◆ Work to complete:
An exact, word-for-word copy of the entries is required, beginning at the line that contains "Lone Tree, CO 80124" and ending at the last line, both included.

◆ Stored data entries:
+++

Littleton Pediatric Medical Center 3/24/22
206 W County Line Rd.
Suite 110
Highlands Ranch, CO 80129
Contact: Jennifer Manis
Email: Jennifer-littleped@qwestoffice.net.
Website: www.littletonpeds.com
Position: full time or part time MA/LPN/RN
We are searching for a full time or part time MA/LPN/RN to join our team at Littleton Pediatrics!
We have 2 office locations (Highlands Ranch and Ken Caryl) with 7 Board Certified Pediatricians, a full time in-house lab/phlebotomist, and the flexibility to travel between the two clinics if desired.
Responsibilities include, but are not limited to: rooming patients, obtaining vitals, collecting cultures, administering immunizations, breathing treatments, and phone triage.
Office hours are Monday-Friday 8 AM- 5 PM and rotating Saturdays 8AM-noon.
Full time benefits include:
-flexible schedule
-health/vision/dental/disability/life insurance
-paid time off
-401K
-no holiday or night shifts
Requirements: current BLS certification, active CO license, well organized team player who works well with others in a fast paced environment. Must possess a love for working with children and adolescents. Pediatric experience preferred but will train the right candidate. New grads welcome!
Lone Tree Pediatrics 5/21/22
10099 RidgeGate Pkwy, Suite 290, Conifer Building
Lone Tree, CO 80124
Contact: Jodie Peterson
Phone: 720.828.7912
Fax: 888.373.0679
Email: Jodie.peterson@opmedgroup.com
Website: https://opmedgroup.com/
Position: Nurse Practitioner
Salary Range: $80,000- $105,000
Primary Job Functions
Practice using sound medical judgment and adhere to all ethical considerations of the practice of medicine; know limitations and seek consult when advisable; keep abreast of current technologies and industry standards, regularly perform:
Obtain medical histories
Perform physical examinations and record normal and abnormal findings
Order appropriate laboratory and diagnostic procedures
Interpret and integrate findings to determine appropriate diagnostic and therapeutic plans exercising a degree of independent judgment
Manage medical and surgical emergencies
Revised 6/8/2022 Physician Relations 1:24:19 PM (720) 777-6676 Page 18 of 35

+++

◆ Response:
Lone Tree, CO 80124
Contact: Jodie Peterson
Phone: 720.828.7912
Fax: 888.373.0679
Email: Jodie.peterson@opmedgroup.com
Website: https://opmedgroup.com/
Position: Nurse Practitioner
Salary Range: $80,000- $105,000
Primary Job Functions
Practice using sound medical judgment and adhere to all ethical considerations of the practice of medicine; know limitations and seek consult when advisable; keep abreast of current technologies and industry standards, regularly perform:
Obtain medical histories
Perform physical examinations and record normal and abnormal findings
Order appropriate laboratory and diagnostic procedures
Interpret and integrate findings to determine appropriate diagnostic and therapeutic plans exercising a degree of independent judgment
Manage medical and surgical emergencies
Revised 6/8/2022 Physician Relations 1:24:19 PM (720) 777-6676 Page 18 of 35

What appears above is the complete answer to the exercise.